Under the Family Law Act 1975, the paramount consideration when determining parenting arrangements is the best interests of the child. In assessing the best interests of the child, the Court has regard to (among other factors):

  1. The benefit to the child of having a meaningful relationship with both parents; and
  2. The need to protect the children from harm.

This second factor carries greater weight. If a parent poses an unacceptable risk to their child, the Court must make orders that protect the child from the risk of harm.

Over the years, the Courts have applied varying tests when assessing the existence of ‘unacceptable risk’.

The recent Full Court decision of Isles & Nelissen clarified that while assessment of risk of harm is evidence-based, it does not need to be shown that harm is likely to occur on the balance of probabilities for there to be an unacceptable risk.

In Isles & Nelissen, orders were made in proceedings involving a father, mother, and State child welfare agency, for the children to live with their mother and spend supervised time with their father. The eldest child (aged 10 at the time of trial) had disclosed that the father had sexually abused him. The father was charged with rape but the charges were withdrawn due to lack of specificity in the evidence.

The trial judge found he was, on the evidence, unable to make a positive finding of sexual abuse. He held however that the inability to make a positive finding that abuse occurred does not prevent the Court from finding that there is an unacceptable risk to a child. His Honour found that in the circumstances of the case, the father posed an unacceptable risk to the children.

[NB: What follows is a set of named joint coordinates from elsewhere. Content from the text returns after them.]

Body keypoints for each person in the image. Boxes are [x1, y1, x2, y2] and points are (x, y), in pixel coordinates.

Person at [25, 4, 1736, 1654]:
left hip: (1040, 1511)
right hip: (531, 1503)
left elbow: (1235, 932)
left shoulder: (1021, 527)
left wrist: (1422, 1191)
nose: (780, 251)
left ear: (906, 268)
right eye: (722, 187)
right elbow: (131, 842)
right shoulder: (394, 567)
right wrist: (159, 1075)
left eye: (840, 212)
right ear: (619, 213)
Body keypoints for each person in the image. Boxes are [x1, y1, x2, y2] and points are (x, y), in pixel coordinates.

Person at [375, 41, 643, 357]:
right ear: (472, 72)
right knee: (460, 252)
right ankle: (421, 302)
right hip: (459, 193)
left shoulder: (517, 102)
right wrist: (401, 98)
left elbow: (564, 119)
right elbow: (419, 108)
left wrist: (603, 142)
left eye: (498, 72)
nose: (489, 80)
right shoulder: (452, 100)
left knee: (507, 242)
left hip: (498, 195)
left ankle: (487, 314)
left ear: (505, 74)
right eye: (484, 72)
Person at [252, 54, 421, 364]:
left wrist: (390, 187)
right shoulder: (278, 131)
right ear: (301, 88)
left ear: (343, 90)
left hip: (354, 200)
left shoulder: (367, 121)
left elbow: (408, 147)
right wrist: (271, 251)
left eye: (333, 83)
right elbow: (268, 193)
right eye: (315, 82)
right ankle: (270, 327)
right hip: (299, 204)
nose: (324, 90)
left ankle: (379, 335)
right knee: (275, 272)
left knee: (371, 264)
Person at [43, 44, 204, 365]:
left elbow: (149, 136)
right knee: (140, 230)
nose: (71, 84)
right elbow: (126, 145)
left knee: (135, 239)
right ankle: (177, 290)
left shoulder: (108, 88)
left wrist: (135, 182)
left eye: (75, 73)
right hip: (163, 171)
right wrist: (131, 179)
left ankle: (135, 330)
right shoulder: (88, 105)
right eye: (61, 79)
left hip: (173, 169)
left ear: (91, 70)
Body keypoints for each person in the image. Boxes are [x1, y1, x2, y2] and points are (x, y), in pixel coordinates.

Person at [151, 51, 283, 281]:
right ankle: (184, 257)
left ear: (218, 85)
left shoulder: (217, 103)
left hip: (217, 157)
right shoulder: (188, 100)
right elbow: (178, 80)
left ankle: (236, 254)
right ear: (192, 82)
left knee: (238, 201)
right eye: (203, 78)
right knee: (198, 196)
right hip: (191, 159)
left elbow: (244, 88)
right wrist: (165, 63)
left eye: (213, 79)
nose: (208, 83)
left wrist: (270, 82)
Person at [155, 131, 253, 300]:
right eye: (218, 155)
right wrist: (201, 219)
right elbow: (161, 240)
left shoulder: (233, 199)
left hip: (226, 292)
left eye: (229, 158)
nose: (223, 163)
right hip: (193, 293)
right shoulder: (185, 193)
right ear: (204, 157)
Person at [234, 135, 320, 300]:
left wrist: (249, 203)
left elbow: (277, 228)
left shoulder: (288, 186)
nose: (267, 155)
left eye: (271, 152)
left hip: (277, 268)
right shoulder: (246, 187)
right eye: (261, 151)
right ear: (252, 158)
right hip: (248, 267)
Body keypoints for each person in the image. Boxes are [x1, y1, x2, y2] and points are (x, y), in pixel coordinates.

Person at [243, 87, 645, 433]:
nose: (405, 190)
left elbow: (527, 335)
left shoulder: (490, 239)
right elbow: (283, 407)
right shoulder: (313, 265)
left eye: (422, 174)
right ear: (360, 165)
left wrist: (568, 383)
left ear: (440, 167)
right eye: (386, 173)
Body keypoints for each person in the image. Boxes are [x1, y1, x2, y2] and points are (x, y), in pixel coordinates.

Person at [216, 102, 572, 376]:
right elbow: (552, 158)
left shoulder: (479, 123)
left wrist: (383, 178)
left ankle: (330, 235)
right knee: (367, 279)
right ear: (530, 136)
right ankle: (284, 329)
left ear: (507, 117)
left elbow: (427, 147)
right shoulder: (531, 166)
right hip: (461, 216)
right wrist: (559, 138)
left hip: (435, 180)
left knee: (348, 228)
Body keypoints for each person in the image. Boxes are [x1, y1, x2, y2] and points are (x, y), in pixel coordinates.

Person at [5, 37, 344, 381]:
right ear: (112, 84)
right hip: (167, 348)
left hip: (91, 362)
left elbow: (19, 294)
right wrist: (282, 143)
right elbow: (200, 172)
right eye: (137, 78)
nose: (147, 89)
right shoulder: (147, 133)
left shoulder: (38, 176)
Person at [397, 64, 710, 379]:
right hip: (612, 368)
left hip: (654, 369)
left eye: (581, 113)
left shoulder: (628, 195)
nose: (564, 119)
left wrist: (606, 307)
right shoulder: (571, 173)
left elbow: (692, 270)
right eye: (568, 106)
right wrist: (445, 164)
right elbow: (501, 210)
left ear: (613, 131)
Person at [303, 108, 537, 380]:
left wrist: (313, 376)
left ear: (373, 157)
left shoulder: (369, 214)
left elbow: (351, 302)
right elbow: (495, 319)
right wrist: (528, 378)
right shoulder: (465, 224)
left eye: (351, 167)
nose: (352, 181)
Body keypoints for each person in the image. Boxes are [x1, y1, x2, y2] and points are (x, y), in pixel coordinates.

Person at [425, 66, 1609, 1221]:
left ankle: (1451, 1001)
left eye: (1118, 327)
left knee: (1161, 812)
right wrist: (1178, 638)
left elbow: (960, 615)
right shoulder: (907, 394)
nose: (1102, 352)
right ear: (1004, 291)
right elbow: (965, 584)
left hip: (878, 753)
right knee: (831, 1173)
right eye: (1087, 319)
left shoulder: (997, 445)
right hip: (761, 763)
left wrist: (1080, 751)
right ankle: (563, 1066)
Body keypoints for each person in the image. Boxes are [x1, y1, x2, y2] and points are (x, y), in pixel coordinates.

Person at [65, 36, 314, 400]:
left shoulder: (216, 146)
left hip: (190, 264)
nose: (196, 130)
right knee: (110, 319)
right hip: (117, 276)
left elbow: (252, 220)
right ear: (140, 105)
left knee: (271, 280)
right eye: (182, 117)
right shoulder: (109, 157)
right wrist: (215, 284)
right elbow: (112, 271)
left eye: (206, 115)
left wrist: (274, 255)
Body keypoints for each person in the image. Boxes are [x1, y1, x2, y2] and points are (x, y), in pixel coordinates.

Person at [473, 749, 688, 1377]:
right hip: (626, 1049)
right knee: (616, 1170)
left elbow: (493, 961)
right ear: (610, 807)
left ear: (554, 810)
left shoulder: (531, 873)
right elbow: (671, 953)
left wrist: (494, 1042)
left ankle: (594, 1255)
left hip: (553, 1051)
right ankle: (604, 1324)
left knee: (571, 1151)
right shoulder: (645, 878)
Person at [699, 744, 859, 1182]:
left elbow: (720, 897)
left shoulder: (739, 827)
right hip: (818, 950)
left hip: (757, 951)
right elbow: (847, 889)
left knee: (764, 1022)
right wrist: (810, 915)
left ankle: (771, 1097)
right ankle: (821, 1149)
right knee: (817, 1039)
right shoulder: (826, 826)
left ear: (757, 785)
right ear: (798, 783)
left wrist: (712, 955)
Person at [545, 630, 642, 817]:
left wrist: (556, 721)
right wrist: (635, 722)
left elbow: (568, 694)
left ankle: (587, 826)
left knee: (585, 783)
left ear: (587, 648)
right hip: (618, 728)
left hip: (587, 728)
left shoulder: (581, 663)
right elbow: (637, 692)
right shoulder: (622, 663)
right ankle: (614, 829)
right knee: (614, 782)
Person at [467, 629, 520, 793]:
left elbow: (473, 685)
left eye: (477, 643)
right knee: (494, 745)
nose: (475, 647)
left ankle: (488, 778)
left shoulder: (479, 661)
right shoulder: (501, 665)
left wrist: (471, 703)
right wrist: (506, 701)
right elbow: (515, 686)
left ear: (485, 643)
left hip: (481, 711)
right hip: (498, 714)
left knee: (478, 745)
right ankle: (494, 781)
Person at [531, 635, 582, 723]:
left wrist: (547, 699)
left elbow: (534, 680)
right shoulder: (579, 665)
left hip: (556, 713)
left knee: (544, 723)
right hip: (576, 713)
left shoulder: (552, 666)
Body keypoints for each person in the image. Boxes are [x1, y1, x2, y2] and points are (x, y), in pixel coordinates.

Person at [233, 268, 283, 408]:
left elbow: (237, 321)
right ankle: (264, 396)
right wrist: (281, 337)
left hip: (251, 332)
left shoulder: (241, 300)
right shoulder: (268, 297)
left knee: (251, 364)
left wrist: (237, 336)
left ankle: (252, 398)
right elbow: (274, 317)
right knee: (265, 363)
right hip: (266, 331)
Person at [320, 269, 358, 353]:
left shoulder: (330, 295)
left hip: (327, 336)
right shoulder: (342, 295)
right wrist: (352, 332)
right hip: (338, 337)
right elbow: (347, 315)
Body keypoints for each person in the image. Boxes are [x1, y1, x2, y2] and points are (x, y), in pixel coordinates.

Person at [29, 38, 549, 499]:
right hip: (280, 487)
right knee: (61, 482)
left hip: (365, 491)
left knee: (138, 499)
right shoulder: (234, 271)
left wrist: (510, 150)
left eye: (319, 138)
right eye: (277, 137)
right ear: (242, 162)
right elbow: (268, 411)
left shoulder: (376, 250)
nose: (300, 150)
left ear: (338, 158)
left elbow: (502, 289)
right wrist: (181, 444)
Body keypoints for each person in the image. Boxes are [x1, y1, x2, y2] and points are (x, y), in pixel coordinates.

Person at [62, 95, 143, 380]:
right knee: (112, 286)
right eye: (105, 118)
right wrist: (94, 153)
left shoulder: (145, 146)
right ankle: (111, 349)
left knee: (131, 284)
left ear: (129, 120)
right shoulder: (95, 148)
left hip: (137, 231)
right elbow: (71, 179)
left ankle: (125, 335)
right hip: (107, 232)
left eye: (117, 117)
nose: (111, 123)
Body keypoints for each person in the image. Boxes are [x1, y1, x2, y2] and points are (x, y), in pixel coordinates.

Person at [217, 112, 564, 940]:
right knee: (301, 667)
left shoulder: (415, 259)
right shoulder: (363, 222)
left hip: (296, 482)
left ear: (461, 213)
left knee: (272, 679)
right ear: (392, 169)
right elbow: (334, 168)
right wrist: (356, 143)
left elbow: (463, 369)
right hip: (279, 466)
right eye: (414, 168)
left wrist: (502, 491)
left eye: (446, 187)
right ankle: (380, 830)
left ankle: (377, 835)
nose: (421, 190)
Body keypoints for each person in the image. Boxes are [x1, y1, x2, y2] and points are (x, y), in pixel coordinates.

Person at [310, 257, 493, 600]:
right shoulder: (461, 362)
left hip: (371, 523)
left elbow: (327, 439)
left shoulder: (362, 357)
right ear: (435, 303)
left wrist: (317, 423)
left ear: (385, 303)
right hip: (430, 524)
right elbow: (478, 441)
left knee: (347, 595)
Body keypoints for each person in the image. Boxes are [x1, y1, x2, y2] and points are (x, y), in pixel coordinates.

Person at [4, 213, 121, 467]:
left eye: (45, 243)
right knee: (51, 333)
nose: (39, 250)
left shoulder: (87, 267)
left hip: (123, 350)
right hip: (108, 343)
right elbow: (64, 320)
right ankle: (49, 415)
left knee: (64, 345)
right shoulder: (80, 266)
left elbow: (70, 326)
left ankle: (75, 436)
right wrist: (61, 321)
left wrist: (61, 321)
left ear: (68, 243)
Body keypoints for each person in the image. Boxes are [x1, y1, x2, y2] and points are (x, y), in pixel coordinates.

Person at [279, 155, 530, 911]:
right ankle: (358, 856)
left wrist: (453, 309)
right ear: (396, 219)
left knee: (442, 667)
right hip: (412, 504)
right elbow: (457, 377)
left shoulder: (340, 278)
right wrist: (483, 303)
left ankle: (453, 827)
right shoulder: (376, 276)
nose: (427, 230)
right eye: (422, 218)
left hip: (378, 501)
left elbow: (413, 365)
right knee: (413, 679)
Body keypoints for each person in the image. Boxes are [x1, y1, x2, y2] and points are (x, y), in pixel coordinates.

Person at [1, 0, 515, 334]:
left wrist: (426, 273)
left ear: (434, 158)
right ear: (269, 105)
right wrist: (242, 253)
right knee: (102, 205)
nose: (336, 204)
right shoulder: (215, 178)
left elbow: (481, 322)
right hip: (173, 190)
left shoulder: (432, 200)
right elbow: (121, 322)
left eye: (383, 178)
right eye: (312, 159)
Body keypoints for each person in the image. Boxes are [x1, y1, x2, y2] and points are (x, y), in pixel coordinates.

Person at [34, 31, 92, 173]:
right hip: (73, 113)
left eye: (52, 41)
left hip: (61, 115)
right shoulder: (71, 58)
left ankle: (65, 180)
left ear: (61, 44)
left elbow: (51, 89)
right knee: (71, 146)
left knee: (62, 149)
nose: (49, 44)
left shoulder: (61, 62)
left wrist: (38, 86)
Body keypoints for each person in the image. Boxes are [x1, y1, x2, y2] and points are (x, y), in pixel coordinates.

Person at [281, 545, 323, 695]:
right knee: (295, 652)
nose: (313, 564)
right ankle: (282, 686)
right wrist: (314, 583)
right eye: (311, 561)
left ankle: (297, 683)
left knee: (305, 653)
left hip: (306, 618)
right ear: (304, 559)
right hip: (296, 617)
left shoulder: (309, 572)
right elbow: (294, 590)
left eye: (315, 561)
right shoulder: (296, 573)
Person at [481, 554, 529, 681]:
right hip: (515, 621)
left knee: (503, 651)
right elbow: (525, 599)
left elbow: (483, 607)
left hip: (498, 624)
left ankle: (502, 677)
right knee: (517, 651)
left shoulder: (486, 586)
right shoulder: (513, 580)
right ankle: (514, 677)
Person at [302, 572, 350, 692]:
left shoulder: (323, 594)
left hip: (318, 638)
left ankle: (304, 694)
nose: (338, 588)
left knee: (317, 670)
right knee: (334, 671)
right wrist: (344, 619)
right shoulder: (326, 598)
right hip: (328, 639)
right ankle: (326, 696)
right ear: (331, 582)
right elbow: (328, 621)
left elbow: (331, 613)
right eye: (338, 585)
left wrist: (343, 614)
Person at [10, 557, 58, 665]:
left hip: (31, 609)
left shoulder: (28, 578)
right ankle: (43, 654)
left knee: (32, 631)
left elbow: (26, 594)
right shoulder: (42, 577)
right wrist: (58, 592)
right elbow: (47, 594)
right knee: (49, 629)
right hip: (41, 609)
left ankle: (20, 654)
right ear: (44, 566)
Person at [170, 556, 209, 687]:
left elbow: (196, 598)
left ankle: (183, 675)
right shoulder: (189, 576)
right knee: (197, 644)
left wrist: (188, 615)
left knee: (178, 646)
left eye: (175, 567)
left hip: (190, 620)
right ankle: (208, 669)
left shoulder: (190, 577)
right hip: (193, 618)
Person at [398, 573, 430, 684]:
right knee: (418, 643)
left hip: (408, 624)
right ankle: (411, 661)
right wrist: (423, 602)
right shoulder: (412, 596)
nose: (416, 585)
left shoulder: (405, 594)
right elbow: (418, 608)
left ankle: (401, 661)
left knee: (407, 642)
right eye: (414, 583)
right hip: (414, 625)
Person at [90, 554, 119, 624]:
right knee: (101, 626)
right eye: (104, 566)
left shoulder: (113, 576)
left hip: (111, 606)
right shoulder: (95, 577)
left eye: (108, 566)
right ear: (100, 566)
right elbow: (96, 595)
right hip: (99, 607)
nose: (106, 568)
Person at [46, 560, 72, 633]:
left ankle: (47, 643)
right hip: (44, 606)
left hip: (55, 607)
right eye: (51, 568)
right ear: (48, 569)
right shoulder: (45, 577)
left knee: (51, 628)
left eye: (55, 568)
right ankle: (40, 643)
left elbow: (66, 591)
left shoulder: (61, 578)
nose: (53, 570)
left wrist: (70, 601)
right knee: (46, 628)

On appeal, the father submitted that the trial judge failed to apply the civil standard of proof (enshrined in section 140 of the Evidence Act 1995 (Cth)), when determining that the father posed an unacceptable risk to the children. The Full Court rejected this ground of appeal and held that the trial judge was correct to distinguish the test for making positive findings of sexual abuse from findings of unacceptable risk of harm. The Full Court affirmed that the latter is a ‘predictive exercise’ and while evidence-based, its assessment is not limited to findings of past fact; it looks to ‘possibilities’; and it cannot be determined according to a civil standard of proof.

In assessing whether there is an unacceptable risk to a child, the Court and practitioners should consider:

  1. Whether the facts suggest that there is a present or future risk;
  2. The magnitude of the risk; and
  3. Whether there are tools and circumstances to adequately mitigate the risk.